O fato de que as sete crianças, incluindo um bebê natimorto, também foram beatificadas é também uma mensagem para as famílias de hoje, um lembrete do valor de toda a vida?

Essa é a primeira vez que uma família inteira é beatificada como uma só. O sétimo filho é um caso especial porque sua cabeça, que saiu do útero da mãe, foi identificada quando o corpo foi exumado. Ele não tem nome, mas também é considerado pela Igreja como um mártir, em virtude do “batismo de sangue”.

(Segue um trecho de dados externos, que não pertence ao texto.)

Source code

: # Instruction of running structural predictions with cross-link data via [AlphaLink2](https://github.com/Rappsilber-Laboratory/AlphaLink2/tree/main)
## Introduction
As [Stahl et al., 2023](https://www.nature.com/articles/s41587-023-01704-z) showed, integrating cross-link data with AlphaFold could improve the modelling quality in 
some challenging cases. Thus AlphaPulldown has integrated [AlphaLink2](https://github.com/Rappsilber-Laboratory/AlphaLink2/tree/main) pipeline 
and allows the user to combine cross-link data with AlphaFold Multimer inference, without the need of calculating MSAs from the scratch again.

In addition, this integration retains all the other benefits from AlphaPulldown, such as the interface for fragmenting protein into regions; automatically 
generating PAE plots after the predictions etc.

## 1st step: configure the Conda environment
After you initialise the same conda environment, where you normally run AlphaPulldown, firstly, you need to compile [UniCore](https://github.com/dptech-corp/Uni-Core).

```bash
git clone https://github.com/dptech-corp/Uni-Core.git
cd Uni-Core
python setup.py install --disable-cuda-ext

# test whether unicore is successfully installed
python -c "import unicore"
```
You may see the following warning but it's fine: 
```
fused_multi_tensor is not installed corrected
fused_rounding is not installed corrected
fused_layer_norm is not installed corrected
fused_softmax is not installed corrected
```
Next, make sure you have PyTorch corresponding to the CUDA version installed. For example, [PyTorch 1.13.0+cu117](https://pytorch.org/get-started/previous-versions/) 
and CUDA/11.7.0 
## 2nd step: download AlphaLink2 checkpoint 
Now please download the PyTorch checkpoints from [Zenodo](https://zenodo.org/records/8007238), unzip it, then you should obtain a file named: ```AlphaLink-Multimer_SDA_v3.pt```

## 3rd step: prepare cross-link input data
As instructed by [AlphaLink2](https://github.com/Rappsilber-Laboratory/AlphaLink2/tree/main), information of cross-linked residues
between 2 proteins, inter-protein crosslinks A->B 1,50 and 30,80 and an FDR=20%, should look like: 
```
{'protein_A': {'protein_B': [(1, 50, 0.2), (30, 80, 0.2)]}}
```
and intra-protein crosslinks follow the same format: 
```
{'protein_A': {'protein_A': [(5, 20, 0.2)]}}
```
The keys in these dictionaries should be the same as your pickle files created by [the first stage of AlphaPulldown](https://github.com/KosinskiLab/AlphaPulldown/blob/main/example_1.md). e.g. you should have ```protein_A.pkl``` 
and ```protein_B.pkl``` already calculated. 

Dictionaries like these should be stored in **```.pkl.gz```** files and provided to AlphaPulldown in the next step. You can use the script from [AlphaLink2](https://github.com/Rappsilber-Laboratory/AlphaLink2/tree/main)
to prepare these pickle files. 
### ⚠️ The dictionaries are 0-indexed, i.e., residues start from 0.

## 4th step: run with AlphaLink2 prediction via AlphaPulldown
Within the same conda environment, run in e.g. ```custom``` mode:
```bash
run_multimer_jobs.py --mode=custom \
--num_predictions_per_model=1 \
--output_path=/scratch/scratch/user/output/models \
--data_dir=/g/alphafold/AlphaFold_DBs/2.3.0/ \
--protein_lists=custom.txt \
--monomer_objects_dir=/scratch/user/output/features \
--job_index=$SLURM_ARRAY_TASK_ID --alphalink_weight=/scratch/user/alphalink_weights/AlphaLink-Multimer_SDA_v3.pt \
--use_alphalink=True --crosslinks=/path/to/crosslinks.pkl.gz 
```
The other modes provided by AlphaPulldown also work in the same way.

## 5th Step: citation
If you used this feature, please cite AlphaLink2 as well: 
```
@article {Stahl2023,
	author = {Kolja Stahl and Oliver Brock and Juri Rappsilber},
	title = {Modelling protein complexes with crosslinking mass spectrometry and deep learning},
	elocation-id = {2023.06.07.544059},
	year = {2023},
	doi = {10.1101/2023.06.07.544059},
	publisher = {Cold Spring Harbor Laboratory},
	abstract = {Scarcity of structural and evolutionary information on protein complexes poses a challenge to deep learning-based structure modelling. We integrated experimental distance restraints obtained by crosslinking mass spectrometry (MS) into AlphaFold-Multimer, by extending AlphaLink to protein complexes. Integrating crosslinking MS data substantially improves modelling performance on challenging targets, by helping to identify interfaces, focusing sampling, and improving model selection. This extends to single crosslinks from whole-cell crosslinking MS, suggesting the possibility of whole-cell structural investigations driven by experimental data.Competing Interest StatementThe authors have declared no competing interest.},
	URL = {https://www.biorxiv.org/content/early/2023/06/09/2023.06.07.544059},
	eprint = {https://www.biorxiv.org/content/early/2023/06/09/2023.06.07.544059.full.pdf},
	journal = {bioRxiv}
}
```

O fato de esse massacre ter ocorrido em 24 de março, na véspera da Festa da Anunciação, também é um sinal mantido pela Positio (o relatório do dicastério para as Causas dos Santos que estabeleceu o martírio da família Ulma, nota do editor). Hoje, o dia 25 de março é também o dia dedicado à “nova vida” na Polônia. Essa história da família Ulma também pode dar muita esperança às famílias que perderam um filho. Ela nos lembra do valor das vidas dos menores, das pessoas que tiveram as vidas mais curtas, cuja santidade a Igreja pode, portanto, reconhecer.